Will your Facebook friends train you to tell great stories?

Women share Alutiiq costumeThe Alutiiq people of remote Kodiak Island in Alaska love social media. And the Alutiiq Museum in Kodiak learned to use their Facebook account for great storytelling by responding to that audience’s appetite for new stories.

“It wasn’t a strategy,” said Katie St. John, Interim Director of the Museum. “Our users trained us over time to post frequently.”

“We thought a weekly post on our acheological digs at Alutiiq sites would be enough,” added April Counceller, a board member and linguist who teaches at Kodiak College. “We only realized over time that our followers want a lot of information.”

They didn’t want to wait a week. They wanted to see what artifact had been found today. And that’s how the Museum learned to use Facebook.

I discovered the Museum’s Facebook page through a LinkedIn discussion. Peter Panapento, Assistant Managing Editor at the Chronicle of Philanthropy kicked it off with the question What nonprofits tell great stories on social media? That conversation is still going on today, so if you have an example, please share it.

Among all the responders, the the Alutiiq Museum’s use of Facebook stood out for its use of photos and the range of information and activity that it invited visitors to explore. A great photo of a whale offshore introduces the Alutiiq-language Work of the Week: “Arlluk” (Orca or Killer Whale).

Scrolling down, you see historic black-and-white images, a recent village sack race, women showing off costumes and a charmingly muddy archaeologist at one of the Museum’s digs. Each image tells a quick story of its own and adds another piece to the wider story of the Alutiiq people. Likes and comments show lots of engagement from visitors.

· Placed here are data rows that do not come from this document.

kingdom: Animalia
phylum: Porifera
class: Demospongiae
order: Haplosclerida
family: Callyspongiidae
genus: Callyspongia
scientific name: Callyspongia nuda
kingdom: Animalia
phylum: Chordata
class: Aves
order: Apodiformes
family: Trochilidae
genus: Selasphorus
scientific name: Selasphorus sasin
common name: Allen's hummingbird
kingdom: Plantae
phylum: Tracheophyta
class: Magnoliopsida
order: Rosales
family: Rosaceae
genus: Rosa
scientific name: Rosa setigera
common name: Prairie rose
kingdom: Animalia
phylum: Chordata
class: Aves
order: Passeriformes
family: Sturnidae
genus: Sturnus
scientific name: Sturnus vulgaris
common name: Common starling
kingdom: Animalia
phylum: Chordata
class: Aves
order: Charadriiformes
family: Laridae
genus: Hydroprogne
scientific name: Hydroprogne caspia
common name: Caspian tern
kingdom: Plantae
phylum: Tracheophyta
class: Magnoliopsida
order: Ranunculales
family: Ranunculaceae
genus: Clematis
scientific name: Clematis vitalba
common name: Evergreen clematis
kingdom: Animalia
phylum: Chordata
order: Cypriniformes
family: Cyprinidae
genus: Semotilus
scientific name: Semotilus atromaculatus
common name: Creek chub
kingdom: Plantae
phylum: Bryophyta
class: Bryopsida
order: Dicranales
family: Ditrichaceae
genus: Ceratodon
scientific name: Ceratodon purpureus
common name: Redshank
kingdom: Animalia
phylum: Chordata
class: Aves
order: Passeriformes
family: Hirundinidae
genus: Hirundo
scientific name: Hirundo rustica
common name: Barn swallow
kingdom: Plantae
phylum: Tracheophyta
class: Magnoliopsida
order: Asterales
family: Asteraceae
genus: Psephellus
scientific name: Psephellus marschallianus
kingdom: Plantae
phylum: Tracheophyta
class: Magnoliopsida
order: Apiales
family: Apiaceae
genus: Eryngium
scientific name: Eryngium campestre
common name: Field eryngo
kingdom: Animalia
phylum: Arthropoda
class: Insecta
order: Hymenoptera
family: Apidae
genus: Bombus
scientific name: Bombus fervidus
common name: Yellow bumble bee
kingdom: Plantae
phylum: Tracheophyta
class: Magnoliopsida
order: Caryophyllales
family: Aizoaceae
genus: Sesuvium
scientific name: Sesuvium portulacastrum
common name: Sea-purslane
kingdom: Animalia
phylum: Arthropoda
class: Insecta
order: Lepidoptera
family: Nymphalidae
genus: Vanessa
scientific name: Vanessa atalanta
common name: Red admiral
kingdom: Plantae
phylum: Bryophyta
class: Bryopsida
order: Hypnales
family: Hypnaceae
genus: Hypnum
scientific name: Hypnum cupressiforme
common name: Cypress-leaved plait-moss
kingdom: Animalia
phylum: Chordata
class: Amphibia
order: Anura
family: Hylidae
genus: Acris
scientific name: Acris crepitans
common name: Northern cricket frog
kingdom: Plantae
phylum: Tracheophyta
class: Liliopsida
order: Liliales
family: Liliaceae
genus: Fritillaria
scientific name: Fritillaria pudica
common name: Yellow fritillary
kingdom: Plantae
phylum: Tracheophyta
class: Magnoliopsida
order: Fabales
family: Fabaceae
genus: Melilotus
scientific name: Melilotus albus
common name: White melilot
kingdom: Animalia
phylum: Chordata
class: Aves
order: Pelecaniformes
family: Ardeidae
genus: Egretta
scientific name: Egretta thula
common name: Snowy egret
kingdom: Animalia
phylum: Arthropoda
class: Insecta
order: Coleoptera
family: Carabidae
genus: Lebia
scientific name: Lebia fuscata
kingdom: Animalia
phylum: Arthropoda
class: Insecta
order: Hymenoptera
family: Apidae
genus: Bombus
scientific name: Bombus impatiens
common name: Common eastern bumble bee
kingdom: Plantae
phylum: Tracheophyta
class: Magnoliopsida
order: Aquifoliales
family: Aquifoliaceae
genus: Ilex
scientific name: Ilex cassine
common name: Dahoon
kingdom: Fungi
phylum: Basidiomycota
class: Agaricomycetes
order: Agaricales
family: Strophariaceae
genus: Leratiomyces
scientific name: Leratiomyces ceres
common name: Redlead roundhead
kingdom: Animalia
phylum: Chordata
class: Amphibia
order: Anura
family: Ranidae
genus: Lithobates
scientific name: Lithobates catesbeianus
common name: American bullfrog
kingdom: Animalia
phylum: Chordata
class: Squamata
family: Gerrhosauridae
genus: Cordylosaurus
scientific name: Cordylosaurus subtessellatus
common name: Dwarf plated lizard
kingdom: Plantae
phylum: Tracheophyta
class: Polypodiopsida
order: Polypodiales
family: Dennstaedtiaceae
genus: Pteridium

April and Katie told me that their Facebook page has become a digital community center reuniting Alutiiqs still living on Kodiak with the roughly equal number now living in Anchorage or the Lower 48. Whether they’ve ever been in Kodiak, or not, the Alutiiq are hungry for knowledge of their past and their community.

And Facebook tells stories about how the Alutiiq Musuem is recording and even helping to reconstruct their cultural heritage. The Facebook Word of the Week is part of a sophisticated program to record and revive the Alutiiq language, which was almost extinguished not long ago. Their archaeology program, use of artifacts  and “digital repatriation” (through intensive photography)  from European collections are helping modern people relearn the secrets of  lost crafts and traditions.

“Our website has thousands of pages of resources and information,” Katie said. “But most people only visit once.” Facebook visitors return many times to comment, connect to deeper information or learn about Musuem programs. Even in remote Kodiak, Alaska, population 6,500, the Musuem greets 7,500 visitors at the door each year. Katie St. John estimates that online and social media expand their reach to another 20,000 people.

The Alutiiq Museum’s Facebook page attracts and engages when many others do not because they listened to what visitors said. April describes it as “well-loved” and you can feel that love. Maybe it takes a little love to  let our audiences teach us how to use new media.